The biggest moai ever erected was eleven meters tall (without “hat” to be noticed), the largest being carved was 22 meters - what a monstrous thing, and what a crazy idea. There are a few exceptions in the history of building moais. One exception can be seen at the quarry, the only kneeling moai ever. They guess that the Rapa Nui people were visited by a New Zealand Maori who taught them better ways to sculpture. Not only the posture is different, but also the face is much rounder than others, and the people created the tongue or a beard, too. This is also the only moai that is kneeing, not standing. Another quarry moai shows a confusing carving on the belly. Probably two persons were having a conversation when a huge Western boat came close the island, one that they had never seen before, with an anchor instead of a turtle (they would always find home), and carved it into the moai next to them to keep that moment in memory.
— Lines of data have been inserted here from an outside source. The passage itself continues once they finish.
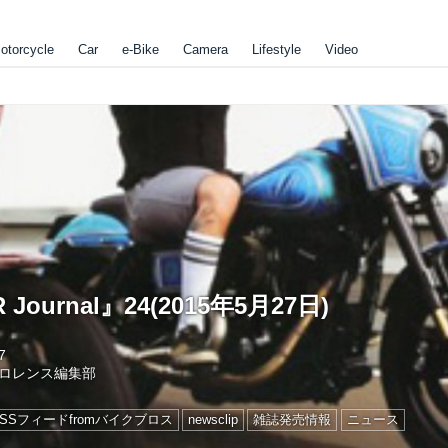
otorcycle
Car
e-Bike
Camera
Lifestyle
Video
Journal』24(2015年5月27日)
7
ロレンス編集部
RSSフィードfromバイクブロス
newsclip
雑誌発売情報
ニュース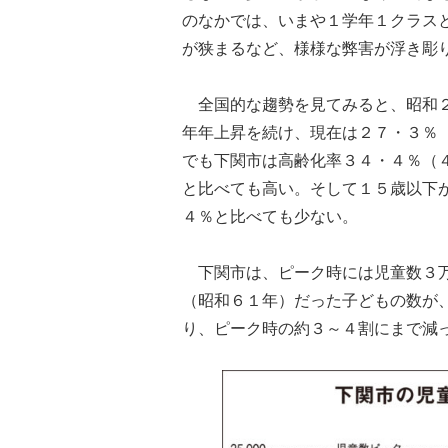
のなかでは、いまや１学年１クラス
が狭まるなど、様様な弊害が浮き彫
全国的な趨勢を見てみると、昭和２
年年上昇を続け、現在は２７・３％
でも下関市は高齢化率３４・４％（
と比べても高い。そして１５歳以下
４％と比べても少ない。
下関市は、ピーク時には児童数３万
（昭和６１年）だった子どもの数が
り、ピーク時の約３～４割にまで減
Another special moai has a neck tattoo, in color.
 
Not only the style of moai changed over the many centuries they were built (from round to long and cubistic), but also different island tribes developed slightly different moai face expressions.
 
In the early 1960s Chile was struck by one of the heaviest earthquakes ever recorded. On the Easter Island no-one was hurt, but the most impressive moai platform was hit by a tsunami that swept away the 15 moai as far as one km inland. The platform and the village scene were completely destroyed. A decade later, at least the platform was rebuilt and the 15 moai were re-assembled from their pieces and re-erected. Fortunately only a few weeks before the tsunami, a lot of photos had been taken that could be used to rebuild the platform and the surroundings. In the same village a lot of petroglyphs can be found, showing birdmen, faces that symbolize the god mate mate, turtles and fish (sometimes with a lot of fantasy).
 
 
Not much of a conclusion phrase except for that it was suuuuper interesting to listen to that woman who had so much to tell and could transmit the information so well, due to her own excitement about the island’s culture and history. I hope you didn’t get bored with my three-page essay, because I didn’t get bored in the seven hours the tour tool - except for the drive back to our hostel where I almost fell asleep in the car, which hasn’t to do with the tour ,however.